READING PASSAGE —
Are we living in another fallacy? – Does it matter?

With the forecasting consensus so biased towards an inflationary future it seems almost embarrassing to admit that I was (remain?) for a long time a deflationist believing that it was the logical scenario that followed a credit collapse. That was all of course before the once (or twice!) in a lifetime event which was money printing. After which it was necessary to be a little more pragmatic.

I tried to do just that in a piece I wrote in May 2009, entitled ‘Does fantasia replace goldilocks’. In it I asserted the view that the ‘goldilocks economy; neither too hot nor too cold’ was in hindsight clearly a fallacy, but a very believable one. The world as we knew at the time was clearly too hot. I further suggested that the near future might not be one of inflationary or deflationary extremes that were so convincingly argued by clever people. It would be more likely another fallacy. Mickey’s sorcerer’s apprentice and his broomsticks in Fantasia came to mind. With a new spell cast from the wizard’s book (Money Printing) the dry well would soon be filled with liquidly…. and so it was. I went on to observe that the spell would ultimately have consequences likely overflowing into inflation, as so many now in 2011 expect. I also however observed the following:

‘But imagine we found ourselves in a situation where gilt yields had not risen and governments’ continued to able to finance their stimulus plans. If this were then combined with growth that was just a little better than investors expected, we have the recipe for what would look a lot like a bull market’ (aka: today)

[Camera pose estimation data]
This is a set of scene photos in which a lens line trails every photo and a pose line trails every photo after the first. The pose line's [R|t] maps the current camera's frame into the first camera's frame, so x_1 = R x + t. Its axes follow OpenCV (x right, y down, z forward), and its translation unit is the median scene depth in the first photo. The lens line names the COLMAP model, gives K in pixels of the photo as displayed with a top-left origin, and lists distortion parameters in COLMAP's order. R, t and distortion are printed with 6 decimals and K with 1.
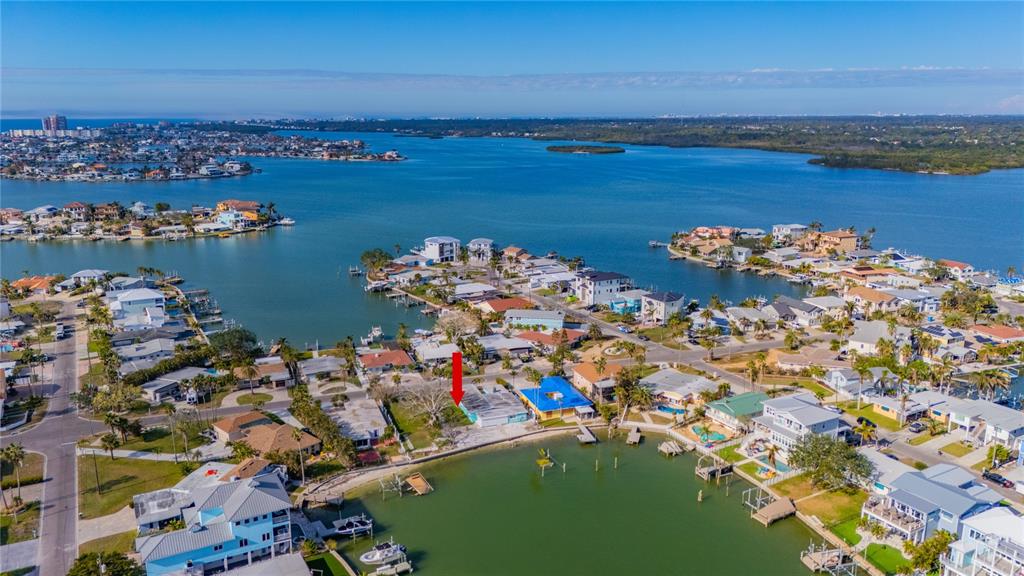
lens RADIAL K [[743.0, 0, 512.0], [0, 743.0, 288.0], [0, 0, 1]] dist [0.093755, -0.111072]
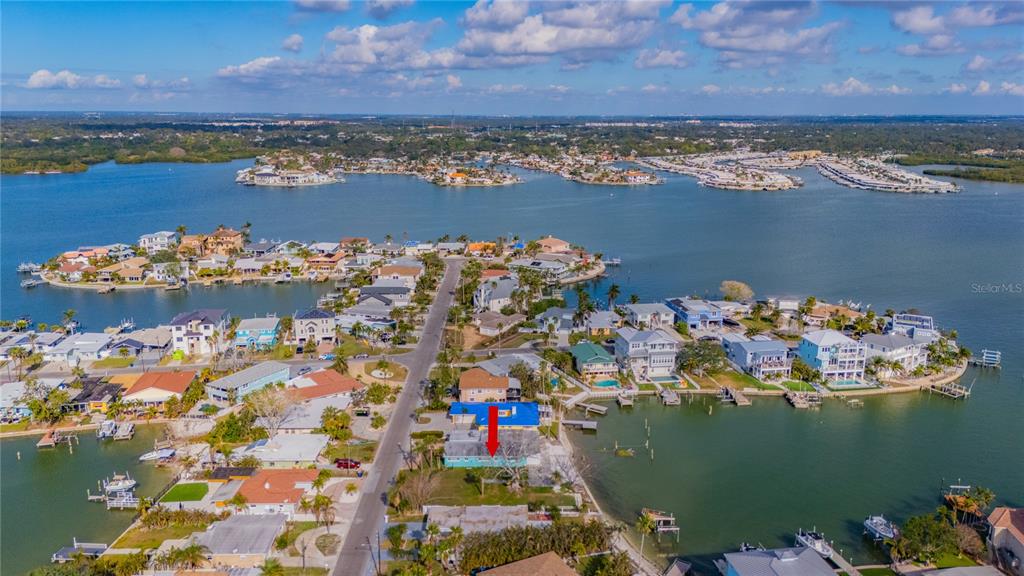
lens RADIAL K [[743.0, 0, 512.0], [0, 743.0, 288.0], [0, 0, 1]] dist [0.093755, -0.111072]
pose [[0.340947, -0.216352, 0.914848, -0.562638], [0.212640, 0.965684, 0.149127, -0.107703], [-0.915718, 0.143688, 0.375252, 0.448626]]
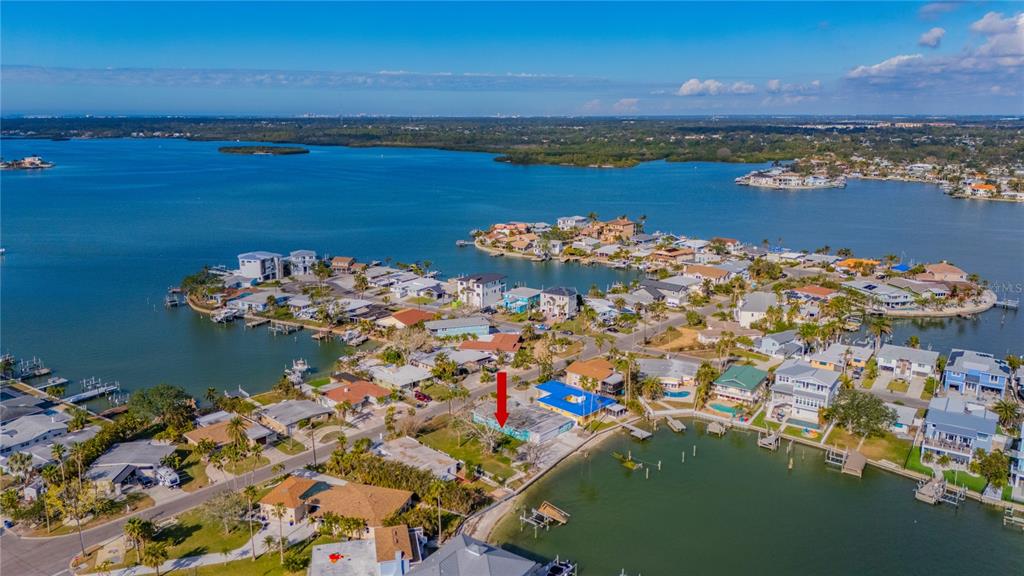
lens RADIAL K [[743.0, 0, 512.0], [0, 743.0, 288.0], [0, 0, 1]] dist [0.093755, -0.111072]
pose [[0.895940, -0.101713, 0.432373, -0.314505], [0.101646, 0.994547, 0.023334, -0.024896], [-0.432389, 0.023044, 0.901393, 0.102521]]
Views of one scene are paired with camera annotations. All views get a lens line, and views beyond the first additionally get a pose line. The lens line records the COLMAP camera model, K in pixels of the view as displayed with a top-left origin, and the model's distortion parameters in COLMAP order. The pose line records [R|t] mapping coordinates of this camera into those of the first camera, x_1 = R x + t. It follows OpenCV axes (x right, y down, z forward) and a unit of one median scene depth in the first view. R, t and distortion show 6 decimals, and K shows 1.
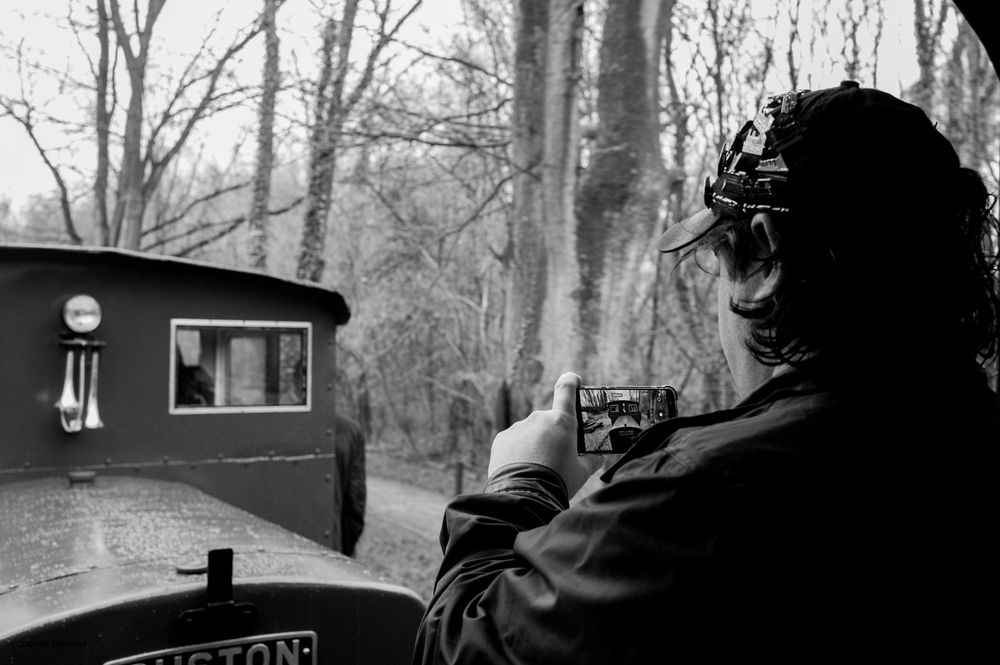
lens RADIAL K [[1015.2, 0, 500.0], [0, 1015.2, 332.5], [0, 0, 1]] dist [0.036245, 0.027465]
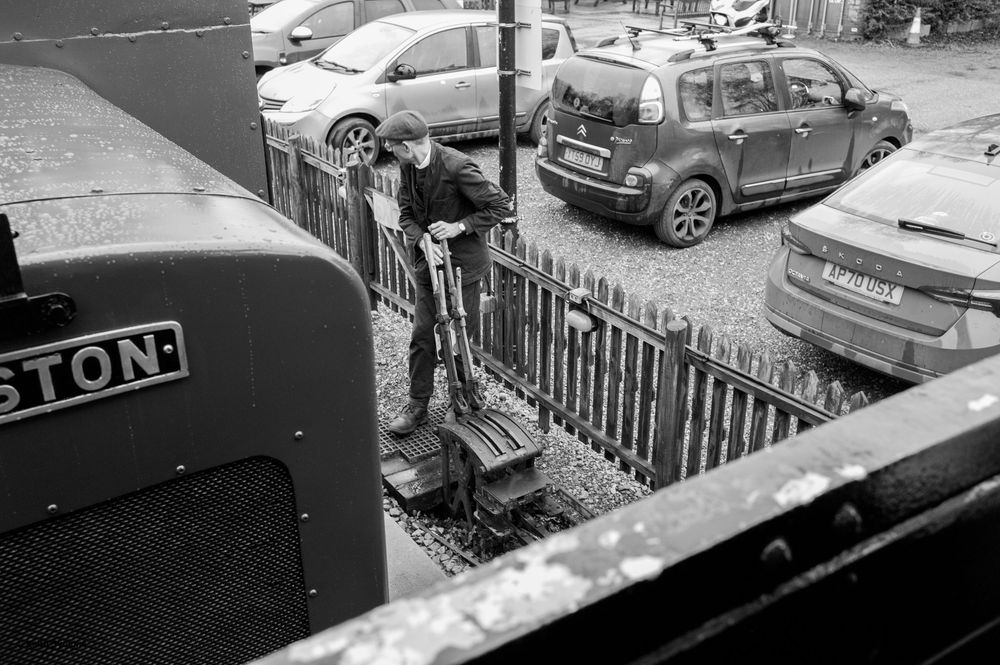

INSTRUCTIONS FOR THE TASK —
Reproduce the part of the essay on inflation and deflation forecasts between "With the forecasting" and "little more pragmatic.", inclusive.

YOUR SOLUTION —
With the forecasting consensus so biased towards an inflationary future it seems almost embarrassing to admit that I was (remain?) for a long time a deflationist believing that it was the logical scenario that followed a credit collapse. That was all of course before the once (or twice!) in a lifetime event which was money printing. After which it was necessary to be a little more pragmatic.